Although the DEI plan described in this report remains in its early stages, we felt a sense of urgency in disseminating the framework, proposed activities, and initial staff reactions to the plan. Racism, sexism, and countless other systemic forms of discrimination against historically marginalized groups have long been pervasive in academic medicine, but recent events (namely, multiple instances of police brutality as well as growing awareness of racial and socioeconomic disparities in morbidity and mortality related to the COVID-19 pandemic) have stressed the importance of addressing racism and discrimination in all parts of US society. Given this prominence on the national agenda, many organizations, including Mayo Clinic , have expressly committed to taking action to address and eradicate racism. Therefore, we offer our DEI plan as an early framework for action within specific organizational and departmental contexts, as well as initial staff member reactions to the framework.

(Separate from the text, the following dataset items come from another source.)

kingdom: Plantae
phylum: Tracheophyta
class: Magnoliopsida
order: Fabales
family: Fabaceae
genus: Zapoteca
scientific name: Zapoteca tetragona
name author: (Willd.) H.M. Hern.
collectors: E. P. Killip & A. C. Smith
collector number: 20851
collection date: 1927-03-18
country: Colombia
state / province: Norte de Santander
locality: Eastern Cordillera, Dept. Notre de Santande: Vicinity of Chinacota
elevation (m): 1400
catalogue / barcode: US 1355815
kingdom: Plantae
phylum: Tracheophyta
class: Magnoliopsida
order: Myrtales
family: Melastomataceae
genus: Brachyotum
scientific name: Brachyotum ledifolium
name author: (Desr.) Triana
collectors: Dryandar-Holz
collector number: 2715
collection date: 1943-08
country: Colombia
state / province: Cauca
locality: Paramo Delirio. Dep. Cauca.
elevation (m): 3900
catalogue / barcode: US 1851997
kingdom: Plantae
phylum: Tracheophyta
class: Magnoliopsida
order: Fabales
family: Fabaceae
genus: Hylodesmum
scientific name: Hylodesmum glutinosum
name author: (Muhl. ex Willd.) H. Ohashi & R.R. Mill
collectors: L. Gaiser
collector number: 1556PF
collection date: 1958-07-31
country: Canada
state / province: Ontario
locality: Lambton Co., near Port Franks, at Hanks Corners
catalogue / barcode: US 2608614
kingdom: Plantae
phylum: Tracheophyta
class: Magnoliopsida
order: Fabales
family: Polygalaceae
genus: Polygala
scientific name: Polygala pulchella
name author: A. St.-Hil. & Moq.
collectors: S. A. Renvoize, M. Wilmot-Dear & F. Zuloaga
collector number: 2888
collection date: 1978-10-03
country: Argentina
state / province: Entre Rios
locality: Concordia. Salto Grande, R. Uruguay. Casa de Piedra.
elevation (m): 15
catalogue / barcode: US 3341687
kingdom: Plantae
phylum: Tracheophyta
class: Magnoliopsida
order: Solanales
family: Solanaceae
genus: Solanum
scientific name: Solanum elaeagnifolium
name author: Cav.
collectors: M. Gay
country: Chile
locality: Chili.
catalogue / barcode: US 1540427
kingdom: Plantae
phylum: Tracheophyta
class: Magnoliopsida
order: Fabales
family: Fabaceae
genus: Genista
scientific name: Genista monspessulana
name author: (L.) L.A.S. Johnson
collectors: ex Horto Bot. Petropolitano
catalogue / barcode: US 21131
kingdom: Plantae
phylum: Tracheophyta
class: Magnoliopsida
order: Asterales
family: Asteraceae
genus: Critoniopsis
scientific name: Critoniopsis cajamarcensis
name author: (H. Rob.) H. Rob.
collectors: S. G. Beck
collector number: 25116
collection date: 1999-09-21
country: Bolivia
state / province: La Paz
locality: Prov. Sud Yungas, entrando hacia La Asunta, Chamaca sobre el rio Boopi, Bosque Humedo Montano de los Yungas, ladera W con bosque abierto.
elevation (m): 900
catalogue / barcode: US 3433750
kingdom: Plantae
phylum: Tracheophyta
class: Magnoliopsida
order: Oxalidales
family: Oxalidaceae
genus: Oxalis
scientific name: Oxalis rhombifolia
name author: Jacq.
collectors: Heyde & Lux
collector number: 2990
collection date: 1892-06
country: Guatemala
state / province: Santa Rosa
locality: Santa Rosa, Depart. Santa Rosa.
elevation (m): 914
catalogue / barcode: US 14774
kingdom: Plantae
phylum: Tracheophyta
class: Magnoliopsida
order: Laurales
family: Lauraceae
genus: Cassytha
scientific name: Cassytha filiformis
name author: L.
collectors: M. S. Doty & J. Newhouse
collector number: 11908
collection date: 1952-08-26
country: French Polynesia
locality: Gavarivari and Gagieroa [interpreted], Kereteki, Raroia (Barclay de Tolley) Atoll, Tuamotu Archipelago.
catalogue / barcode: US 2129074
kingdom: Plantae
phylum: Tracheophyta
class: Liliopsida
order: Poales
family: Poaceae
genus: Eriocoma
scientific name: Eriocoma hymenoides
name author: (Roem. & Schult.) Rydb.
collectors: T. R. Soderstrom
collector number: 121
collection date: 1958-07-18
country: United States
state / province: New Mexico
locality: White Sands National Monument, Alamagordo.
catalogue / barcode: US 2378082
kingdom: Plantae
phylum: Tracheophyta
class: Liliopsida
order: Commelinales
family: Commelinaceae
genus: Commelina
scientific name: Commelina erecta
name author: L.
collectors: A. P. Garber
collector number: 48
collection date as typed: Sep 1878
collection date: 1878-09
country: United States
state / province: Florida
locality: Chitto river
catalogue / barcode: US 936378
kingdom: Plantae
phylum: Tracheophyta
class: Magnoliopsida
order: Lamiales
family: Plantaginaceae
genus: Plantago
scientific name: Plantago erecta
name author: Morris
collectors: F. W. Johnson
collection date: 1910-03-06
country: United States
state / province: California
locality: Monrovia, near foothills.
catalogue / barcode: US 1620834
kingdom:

The members of the diversity and inclusion task force were instrumental in developing the initial version of this plan. Together with Dr. Enders and Dr. Allyse, these were Brandon Williams, Ruchi Gupta, Brenda Ginos, Sean Phelan, PhD, Rickey Carter, PhD, and Susan Hallbeck, PhD.
Conflicts of Interest
Dr. Mielke receives research funding from the National Institutes of Health, an unrestricted research grant from Biogen, and consults for Brain Protection Company. The other authors have no conflicts of interest to declare.